“The biggest problems that we’re facing right now have to do with George Bush trying to bring more and more power into the executive branch and not go through Congress at all, and that’s what I intend to reverse when I’m President of the United States of America.”
It’s interesting that the anti-borders crowd seems to have conceded the point I made in August that most past executive grants of status to illegal aliens were the consequence of foreign crises in the illegals’ home countries and thus not relevant to the current discussion. These were, as Ross Douthat’s trenchant column pointed out Sunday, “modest, clearly defined populations facing some obvious impediment (war, persecution, natural disaster) to returning home.”
So the fallback position of those claiming precedent is to grasp at two actions taken by Reagan and the elder Bush that came in the wake of the 1986 Immigration Reform and Control Act (IRCA) amnesty.
The Reagan administration action that amnesty advocates point to is simply irrelevant to the current case and trumpeted only because Reagan’s name is attached to it. In what was a legitimate exercise of prosecutorial discretion shortly after passage of the 1986 law, INS announced that as a practical matter it would look the other way under certain circumstances with regard to minor children both of whose parents received amnesty but who did not themselves qualify for the amnesty. It granted no work permits, Social Security numbers, or driver’s licenses. In the context of trying to implement the convoluted IRCA amnesty, I might well have done the same thing.

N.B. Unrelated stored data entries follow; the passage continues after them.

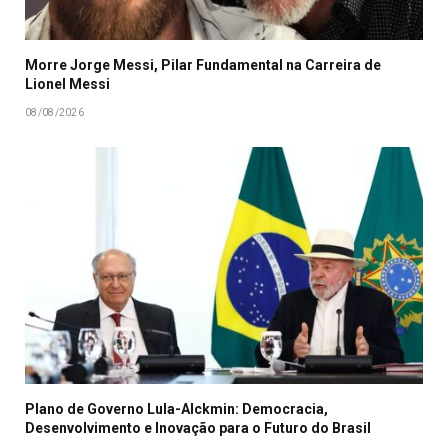
Morre Jorge Messi, Pilar Fundamental na Carreira de
Lionel Messi
08/08/2026
Plano de Governo Lula-Alckmin: Democracia,
Desenvolvimento e Inovação para o Futuro do Brasil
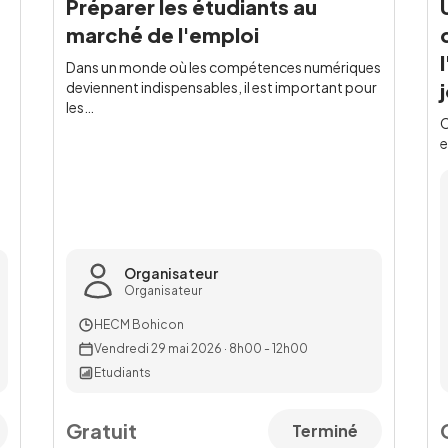
Préparer les étudiants au
marché de l'emploi
Dans un monde où les compétences numériques
deviennent indispensables, il est important pour
les
…
C
e
Organisateur
Organisateur
HECM Bohicon
Vendredi 29 mai 2026
·
8h00 - 12h00
Etudiants
Gratuit
Terminé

George H. W. Bush’s 1990 “family fairness” policy is at least somewhat germane, in that it provided for renewable “voluntary departure” (i.e., amnesty) for certain spouses and children of amnesty beneficiaries, including work authorization. But it is no precedent either, for three main reasons:
First, its size and scope. Despite claims at the time that “as many as 1.5 million” illegal aliens might benefit from the policy, the actual number was much, much smaller. In 1990, Congress passed legislation granting green cards to “legalization dependents” — in effect codifying the executive action Bush had taken a just few months earlier. That (lawful) measure actually cast the net wider than Bush’s action, and yet only about 140,000 people took advantage of it — less than one-tenth the number advocates claim. Scale matters here; Bush’s action cannot meaningfully be described as a precedent for Obama’s scheme that would be 30 or 40 times larger.

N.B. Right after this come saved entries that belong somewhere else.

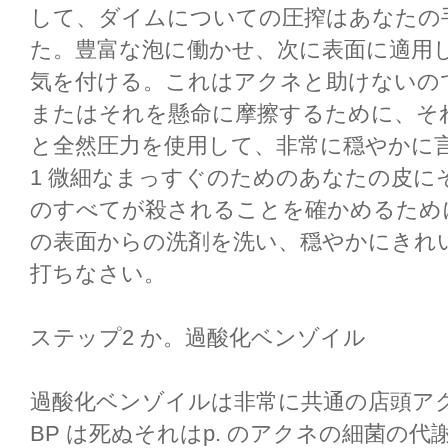
して、ダイムについての圧搾はあなたの
た。豊富な泡に働かせ、次に表面に適用
気を付ける。これはアクネと助けないの
またはそれを懸命に摩擦するために、そ
と全然圧力を使用して、非常に穏やかに
1 微細なまっすぐのためのあなたの皮に
のすべてが殺されることを確かめるため
の表面からの洗剤を洗い、穏やかにきれ
打ちなさい。
ステップ2 か。過酸化ベンゾイル
過酸化ベンゾイルは非常に共通の店頭ア
BP は死ぬそれはp. のアクネの細菌の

Second, both Reagan’s and Bush’s moves were cleanup measures for the implementation of the once-in-history amnesty that was passed by Congress. In other words, it was a coda, a tying up of loose ends, for something that Congress had actually enacted, and thus arguably a legitimate part of executing the law — which is, after all, the function of the executive. Obama’s threatened move, on the other hand, is directly contrary to Congress’s decision not to pass an amnesty. In effect, Bush was saying “Congress has acted and I’m doing my best to implement its directives,” while Obama is saying “Congress has not done my bidding, so I’m going to implement my own directives.”
Finally, in the same 1990 immigration law that codified Bush’s “family fairness” directive, Congress rejected further ad hoc presidential amnesties by creating Temporary Protected Status (TPS). The various unilateral actions presidents had taken to amnesty small groups of illegal aliens over the years — Extended Voluntary Departure and Deferred Enforced Departure were among the Orwellian euphemisms deployed — were clearly seen as abuses of the discretion which Congress granted the president. TPS was intended to limit that discretion in granting legal status, including work permits, to illegal aliens, by limiting such grants to clearly specified circumstances — such as when a country suffered an earthquake or hurricane — and imposing specific procedures upon the executive. And to make certain that future executive actions didn’t simply become a means of naturalizing entire populations of illegal aliens, the TPS law requires any bill addressing naturalization of TPS recipients has to pass the Senate with a 60 percent super-majority.
It is absurd for Obama to claim that the very executive overreach that prompted Congress to impose these limits established a precedent for even greater executive overreach today.
Whatever their merits, the Reagan and Bush measures were modest attempts at faithfully executing legislation duly enacted by Congress. Obama’s planned amnesty decree is Caesarism, pure and simple. “Precedent” isn’t the right word for the Obama crowd’s invocation of Reagan. The right word is “pretext.”
— Mark Krikorian is executive director of the Center for Immigration Studies.